* [Exercise description]:
Render the lines below as a Markdown table with the columns "Row" and "Line", skipping any blank lines.

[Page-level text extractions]

*** Block opens ***

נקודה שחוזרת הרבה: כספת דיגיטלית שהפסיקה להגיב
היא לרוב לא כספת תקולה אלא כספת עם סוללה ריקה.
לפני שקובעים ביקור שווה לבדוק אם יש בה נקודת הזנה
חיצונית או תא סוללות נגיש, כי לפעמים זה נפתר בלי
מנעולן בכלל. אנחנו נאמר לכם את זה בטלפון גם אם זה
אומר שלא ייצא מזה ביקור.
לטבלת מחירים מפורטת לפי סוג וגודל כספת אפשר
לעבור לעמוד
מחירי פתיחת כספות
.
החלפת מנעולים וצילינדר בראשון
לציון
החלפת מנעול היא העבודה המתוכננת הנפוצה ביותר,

*** Block closes ***

* [Output below]:
| Row | Line |
|---|---|
| 1 | נקודה שחוזרת הרבה: כספת דיגיטלית שהפסיקה להגיב |
| 2 | היא לרוב לא כספת תקולה אלא כספת עם סוללה ריקה. |
| 3 | לפני שקובעים ביקור שווה לבדוק אם יש בה נקודת הזנה |
| 4 | חיצונית או תא סוללות נגיש, כי לפעמים זה נפתר בלי |
| 5 | מנעולן בכלל. אנחנו נאמר לכם את זה בטלפון גם אם זה |
| 6 | אומר שלא ייצא מזה ביקור. |
| 7 | לטבלת מחירים מפורטת לפי סוג וגודל כספת אפשר |
| 8 | לעבור לעמוד |
| 9 | מחירי פתיחת כספות |
| 10 | . |
| 11 | החלפת מנעולים וצילינדר בראשון |
| 12 | לציון |
| 13 | החלפת מנעול היא העבודה המתוכננת הנפוצה ביותר, |